Abstract

The COVID-19 pandemic has not only caused a global health emergency but also a major crisis on an economic, financial, relational and psychological level. Therefore, the call for sustainable leadership is getting louder these days. One essential aspect of sustainability is seen in resilience, which is understood as the capacity of adapting to and coping with continuously changing situations and the uncertainty of future developments. This is true for organizations as well as for leaders on a personal level.
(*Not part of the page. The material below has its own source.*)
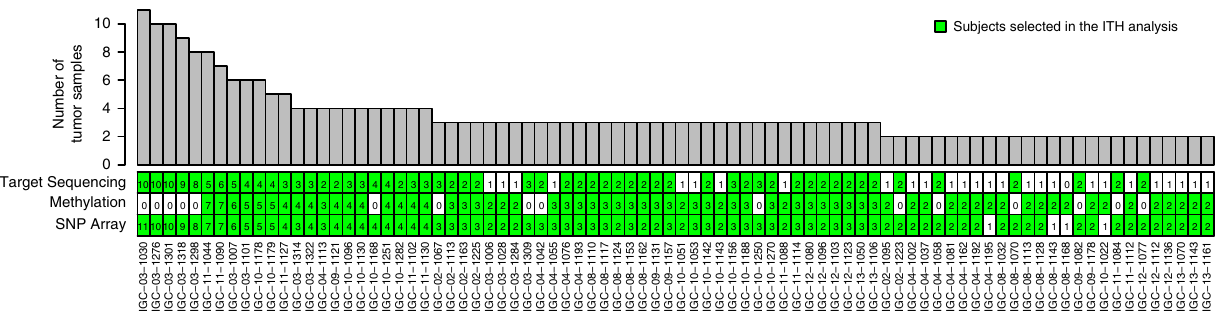
Fig. 1 Summary of subjects and tumor samples. Summary of tumor samples that were analyzed on different platforms: ultra-deep targeted sequencing of cancer driver genes (180 tumor samples from 56 subjects), genome-wide methylation (205 tumor samples from 68 subjects) or SNP array pro fi ling (268 samples from 80 subjects). Top panel (bar plot): the total number of tumor samples from each subject. Bottom panel (heatmap): the number of tumor samples from each subject pro fi led by different platforms. The green color indicates samples assayed by the speci fi c platform were selected for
 On the background of the first and second wave of COVID-19 in Italy, this paper will discuss in how far effective and sustainable leadership needs to be based on virtues and how especially hope and patience play a fundamental role in creating resilience. Sustainability deals with short-term pressures in a long-term perspective. Hence, the so-called transcendent or theological virtue of hope is an essential element for resilience, as it looks beyond the present difficulties by holding on to a greater narrative. Thus, hope becomes an important ingredient of the so-called “psychological capital” and a vital part of the individual resources for each leader which protect him from burnout and enable him to regenerate his energies in the midst of difficulties. Furthermore it will be proposed that hope is directly related to the virtue of patience, understood not as passive toleration or resignation in face of difficult situations, but as steadfast, persevering endurance despite difficulties and in the absence of instant results, due to strong convictions based in hope.